FAR amendments irk industry

Amendments require agencies to apply Section 508 standards to contracts signed on after June 25

Two government acquisition councils have agreed on amendments that will incorporate new accessibility standards into the Federal Acquisition Regulation. But the amendments fall short of pleasing the information technology industry.

The amendments are intended to tell federal agency procurement officers how to apply Section 508 accessibility standards to federal procurements. Section 508 requires federal agencies to buy electronic and information technology that can accommodate people with a wide range of disabilities.

In a key decision upsetting to industry officials, the amendments require agencies to apply 508 standards to contracts awarded on after June 25. Industry representatives had hoped the amendments would apply only to solicitations issued on or after June 25.

The difference means that even if contracts are solicited and negotiated before the standards take effect, they will have to comply if they are signed after the effective date.

The Information Technology Association of America expressed dismay at the prospect. "We had strongly recommended that the rule apply to solicitations [not contracts] issued on or after the effective date. We believe that Congress' intent was to give the government and private sector six full months to comply with 508. This action may require solicitations already issued to be modified if the award date is after June 25," the association said in a statement.

Another kink in the amendments requires that exceptions to Section 508 be determined prior to contract awards. That provision might make it harder for agencies to fend off challenges to contract awards, Michael Mason, a government contract and technology attorney at the Washington, D.C., office of Hogan & Hartson.

Agencies can apply a number of exceptions to Section 508's call to buy accessible technology. One is that the purchase would cause "an undue burden" for the agency.

However, the requirement for prior determination could lead to a scenario like this:

After an agency signs a contract with a company to buy technology goods or services, a second company challenges the award, contending that its products or services better meet Section 508 accessibility requirements even though they cost more.

Under the FAR amendments, the agency seems to be precluded from rejecting the second company on the grounds that high cost constitutes an undue burden, because the undue burden determination would be made before the contract was awarded. Yet there would have been no reason to make an undue burden determination before the award.

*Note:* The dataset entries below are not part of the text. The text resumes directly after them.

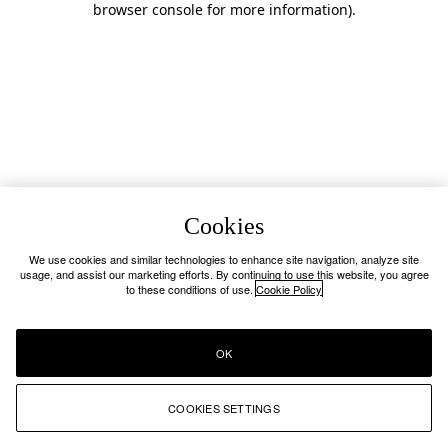
browser console for more information)
.
Cookies
We use cookies and similar technologies to enhance site navigation, analyze site
usage, and assist our marketing efforts. By continuing to use this website, you agree
to these conditions of use.
Cookie Policy
OK
COOKIES SETTINGS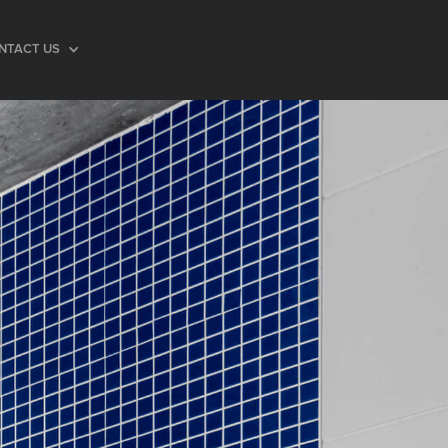
NTACT US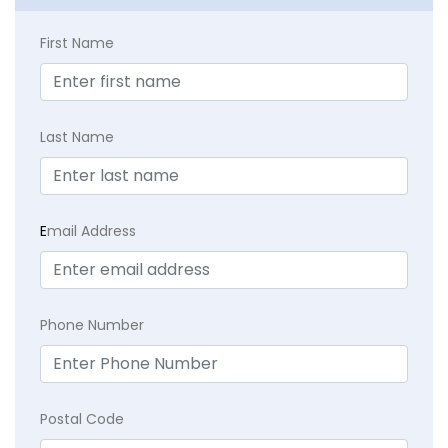
First Name
Last Name
E
mail Address
Phone Number
Postal Code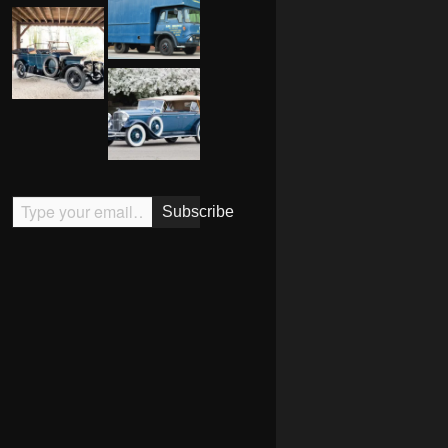
Type your email…
Subscribe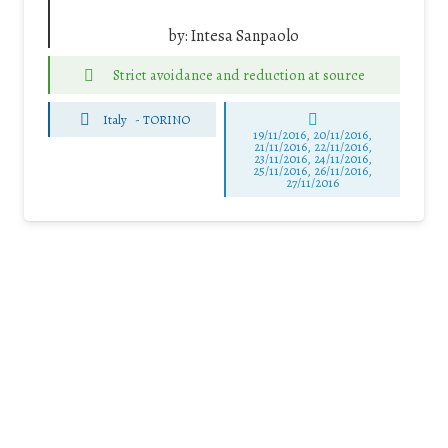
by:
Intesa Sanpaolo
Strict avoidance and reduction at source
Italy
-
TORINO
19/11/2016, 20/11/2016,
21/11/2016, 22/11/2016,
23/11/2016, 24/11/2016,
25/11/2016, 26/11/2016,
27/11/2016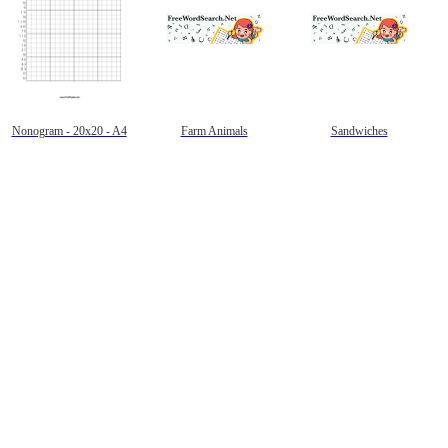
Nonogram - 20x20 - A4
Farm Animals
Sandwiches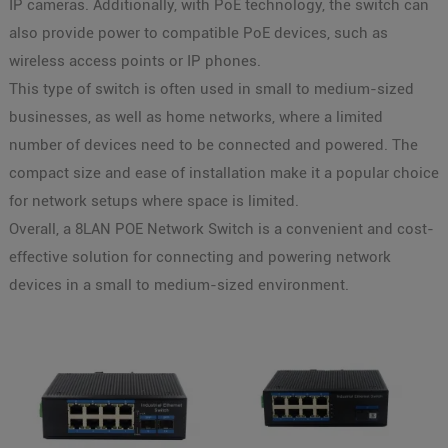
IP cameras. Additionally, with PoE technology, the switch can
also provide power to compatible PoE devices, such as
wireless access points or IP phones.
This type of switch is often used in small to medium-sized
businesses, as well as home networks, where a limited
number of devices need to be connected and powered. The
compact size and ease of installation make it a popular choice
for network setups where space is limited.
Overall, a 8LAN POE Network Switch is a convenient and cost-
effective solution for connecting and powering network
devices in a small to medium-sized environment.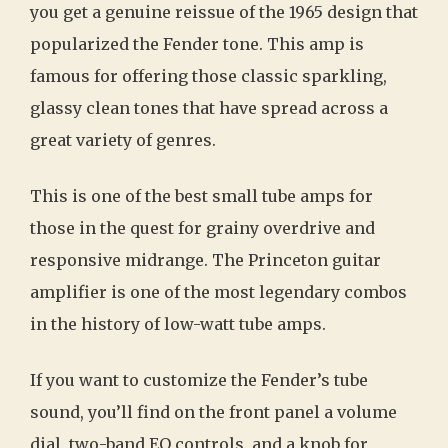
you get a genuine reissue of the 1965 design that
popularized the Fender tone. This amp is
famous for offering those classic sparkling,
glassy clean tones that have spread across a
great variety of genres.
This is one of the best small tube amps for
those in the quest for grainy overdrive and
responsive midrange. The Princeton guitar
amplifier is one of the most legendary combos
in the history of low-watt tube amps.
If you want to customize the Fender’s tube
sound, you’ll find on the front panel a volume
dial, two-band EQ controls, and a knob for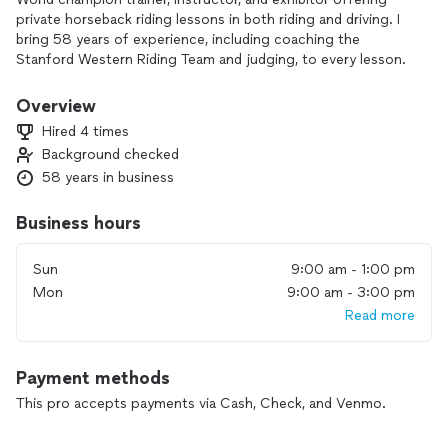
private horseback riding lessons in both riding and driving. I
bring 58 years of experience, including coaching the
Stanford Western Riding Team and judging, to every lesson.
Whether you’re a beginner or preparing for the show ring, I
Overview
teach all ages and levels. You’ll learn correct position, how to
Hired 4 times
gain and maintain control, and how to enjoy horses with
Background checked
confidence and ease.
58 years in business
I’m honored to be acknowledged in Helen Crabtree’s revised
edition of *Saddle Seat Equitation*, recognized as a Hall of
Business hours
Fame trainer, and a recipient of the Golden Reins award.
Sun
9:00 am - 1:00 pm
If you’re ready to build skill, safety, and confidence around
Mon
9:00 am - 3:00 pm
horses, I’d be happy to help you get started.
Read more
Payment methods
This pro accepts payments via Cash, Check, and Venmo.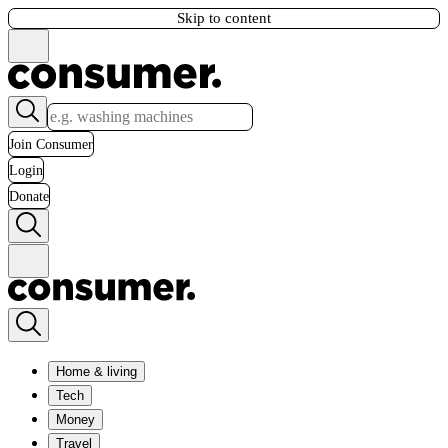
Skip to content
Join Consumer
Login
Donate
Home & living
Tech
Money
Travel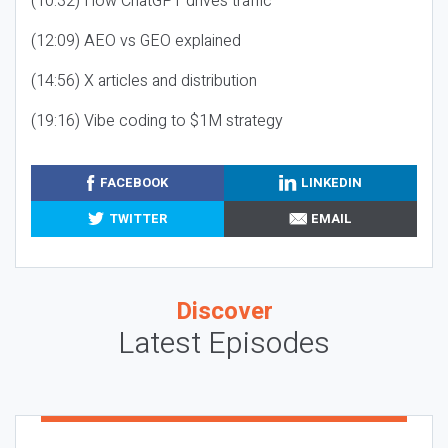
(10:32) How ChatGPT drives traffic
(12:09) AEO vs GEO explained
(14:56) X articles and distribution
(19:16) Vibe coding to $1M strategy
FACEBOOK
LINKEDIN
TWITTER
EMAIL
Discover
Latest Episodes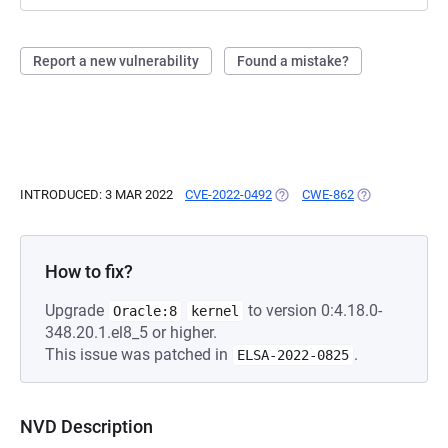
Report a new vulnerability
Found a mistake?
INTRODUCED: 3 MAR 2022
CVE-2022-0492
(OPENS IN A NEW TAB)
CWE-862
(OPENS IN A N
How to fix?
Upgrade
to version 0:4.18.0-
Oracle:8
kernel
348.20.1.el8_5 or higher.
This issue was patched in
.
ELSA-2022-0825
NVD Description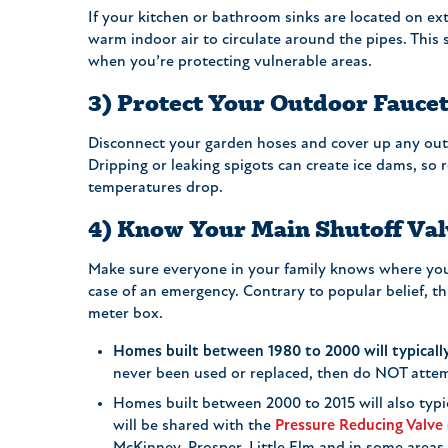
If your kitchen or bathroom sinks are located on ex
warm indoor air to circulate around the pipes. This 
when you’re protecting vulnerable areas.
3) Protect Your Outdoor Fauce
Disconnect your garden hoses and cover up any out
Dripping or leaking spigots can create ice dams, so 
temperatures drop.
4) Know Your Main Shutoff Val
Make sure everyone in your family knows where yo
case of an emergency. Contrary to popular belief, thi
meter box.
Homes built between 1980 to 2000 will typically
never been used or replaced, then do NOT attem
Homes built between 2000 to 2015 will also typic
will be shared with the
Pressure Reducing Valve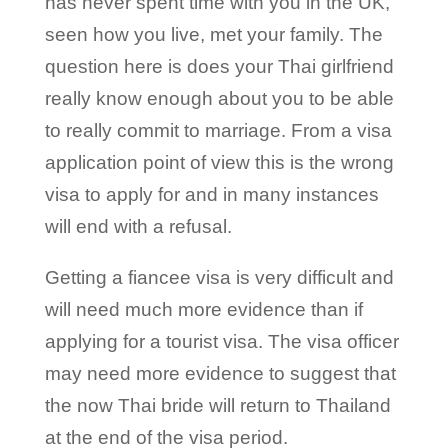
has never spent time with you in the UK,
seen how you live, met your family. The
question here is does your Thai girlfriend
really know enough about you to be able
to really commit to marriage. From a visa
application point of view this is the wrong
visa to apply for and in many instances
will end with a refusal.
Getting a fiancee visa is very difficult and
will need much more evidence than if
applying for a tourist visa. The visa officer
may need more evidence to suggest that
the now Thai bride will return to Thailand
at the end of the visa period.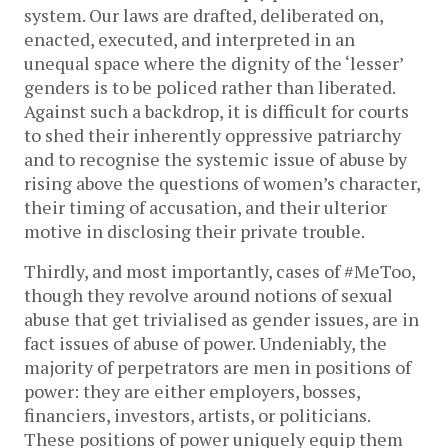
system. Our laws are drafted, deliberated on,
enacted, executed, and interpreted in an
unequal space where the dignity of the ‘lesser’
genders is to be policed rather than liberated.
Against such a backdrop, it is difficult for courts
to shed their inherently oppressive patriarchy
and to recognise the systemic issue of abuse by
rising above the questions of women’s character,
their timing of accusation, and their ulterior
motive in disclosing their private trouble.
Thirdly, and most importantly, cases of #MeToo,
though they revolve around notions of sexual
abuse that get trivialised as gender issues, are in
fact issues of abuse of power. Undeniably, the
majority of perpetrators are men in positions of
power: they are either employers, bosses,
financiers, investors, artists, or politicians.
These positions of power uniquely equip them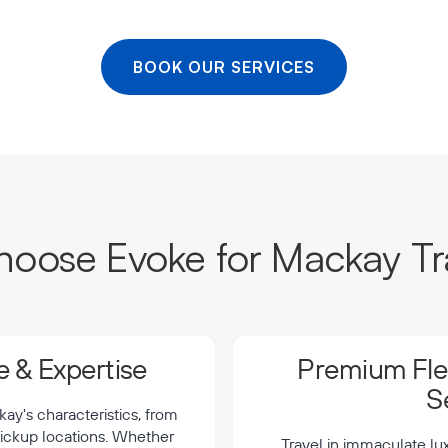
BOOK OUR SERVICES
oose Evoke for Mackay Tr
 & Expertise
Premium Flee
S
y's characteristics, from
 pickup locations. Whether
Travel in immaculate lu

The FAR amendments do, however, appear to clear up questions about how accessibility requirements apply to indefinite-delivery, indefinite-quantity contracts.

IDIQs are open-ended contracts that permit agencies to make periodic purchases of goods and services. While the contracts themselves would not have to be rewritten to meet the new requirements, goods and services for which delivery orders and task orders have been signed on or after June 25 would have to meet Section 508 standards, the FAR amendments say.

The ITAA, which represents more than 500 technology companies, applauded at least a part of the FAR amendments: "We are pleased that the micro-purchase exemption was retained," the association said.

That exception enables agencies to avoid complying with Section 508 when they make one-time purchases of $2,500 or less using agency purchase cards. However, the FAR amendments remind that, "Regardless of purchase price, there is still an agency requirement to give reasonable accommodation for the disabled under Section 504 of the Rehabilitation Act of 1973."